Лестница на шкаф. Сказка для эмигрантов в трех частях - Михаил Юдсон
Шрифт:
Интервал:
Закладка:
После завтрака Илья обычно принимался седлать лошадь. На Снежке, слава Кафедре, скакать больше не доводилось — нужда отпала. У Ильи завелась своя коняшка — смирная красноватая кобылка Буря. Ходила под седлом внятной рысцой. Илья ее звал по-домашнему Бурька, кормил сладостями с руки, она тыкалась теплыми губами в ладонь. Умнейшее создание в узде! Илья все ждал, что она заговорит. Он с извиненьями устраивался у нее на спине и ехал сквозь лес — в степь, на речку. Это были приятные, без излишеств, поездки, не чета колымосковскому рококо с выезвонами, когда кобылу хрестьяне пускают вперед, а ты плетешься сзади, держась связанными руками за ее хвост и увязая по грудь в снегу. Здесь же Илья быстро освоился, слился, скентавался с милым животным, полюбил размеренность движенья и с удивлением вспоминал, как Ицхак бен-Эммануэль писал раздраженно о сложностях и потертостях. А всего-то лишь чуть подпрыгиваешь в седле да смотришь по сторонам на красоты других природ. Лес был торжественен, гулок, кафедрален. Сосны странновато выглядели без снега на ветвях — голо, безбородо, немного ободранно. Но Илья скоро привык. Главное же, редкостное — лес был неопасен. Илья знал это точно — поджилки не щелкали, мурашки не зуммерили — счетчик страха молчал. Стволы уходили лестницей в запредельную высь, вне неба — смолистые, преклонные, иаковные, неохватные. Хвоя, хлоя — буколея! Хищники, как уверял Савельич, тут не водились — «разве что в капле воды, Илья Борисыч».
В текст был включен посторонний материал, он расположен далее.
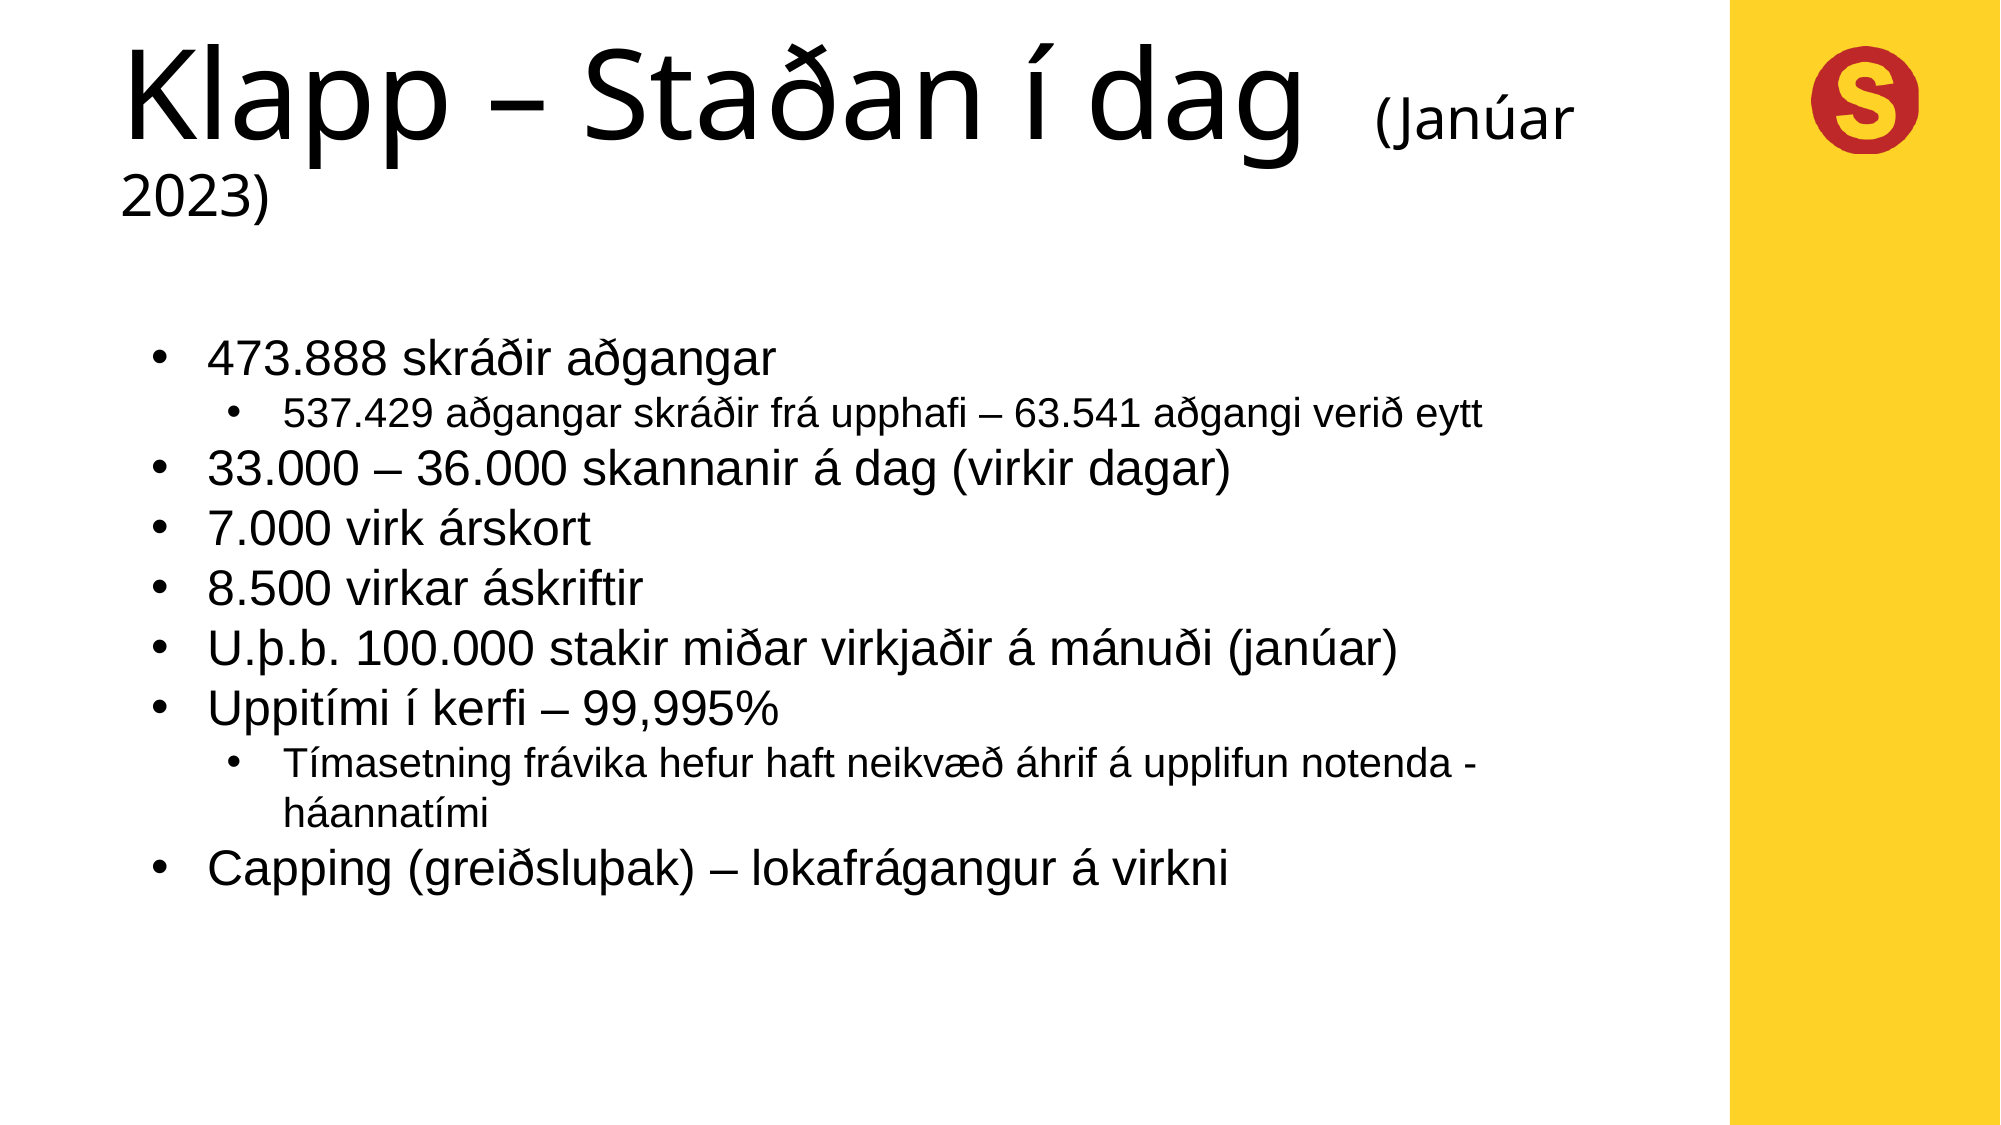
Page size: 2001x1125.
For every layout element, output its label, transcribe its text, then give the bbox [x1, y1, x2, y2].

subtitle 473.888 skráðir aðgangar 537.429 aðgangar skráðir frá upphafi – 63.541 aðgangi verið eytt 33.000 – 36.000 skannanir á dag (virkir dagar) 7.000 virk árskort 8.500 virkar áskriftir U.þ.b. 100.000 stakir miðar virkjaðir á mánuði (janúar) Uppitími í kerfi – 99,995% Tímasetning frávika hefur haft neikvæð áhrif á upplifun notenda - háannatími Capping (greiðsluþak) – lokafrágangur á virkni [136, 318, 1637, 1003]
title Klapp – Staðan í dag (Janúar 2023) [105, 60, 1606, 237]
Илья трусил на Бурьке к реке. Речка текла чистая, незамутненная, без тины и коряг. Называлась Болтливая Вода — перевод с какого-то рыбьего языка. В ней водилась рыба с золотистой чешуей — та, что отменна копченой. Стоя на невысоком откосе, заросшем осокой, Илья с Бурькой наблюдали, как рыбины выбрасываются на берег — то ли обряд у них такой, то ли эволюция припекала. Рыбы били хвостом, открывая влажный толстогубый рот, силились сказать, пытались ползать. Понаблюдав за ними и повздыхав, друзья ехали дальше — переваливали через холмы и спускались в долину. Там и сям по пути лежали глазастые красные цветы — целыми подкошенными рядами. Словно сами себя выкорчевали из земли, желая нечто важное выразить. Пахло сладкой душистой полынью. В голубом небе плыли льняные облака. Илья видел и обонял цветущие луга — сплошь зеленое, желтое, сочное, медовое — а над ними жужжали мохнатые, клюющие нектар — ливер клевера… Появлялись разноцветные деревянные домики в ухоженных зарослях, в вьющейся зелени, заросшие плющом, окруженные клумбами и плодовыми деревьями. Здесь жила кафедральная братия — повзрослевшие и возлюбившие своих девушек гимназисты. Ушло жестокое школьное прошлое, выпололо снежным чертополохом — как песец языком слизнул. Травы, дубравы, смягченные нравы, чистые светлые комнаты, солнце в окнах и на паркете, цветы в вазах и компьютеры размером с горшок — на столах. Благолепие. О, вечное лето Кафедры!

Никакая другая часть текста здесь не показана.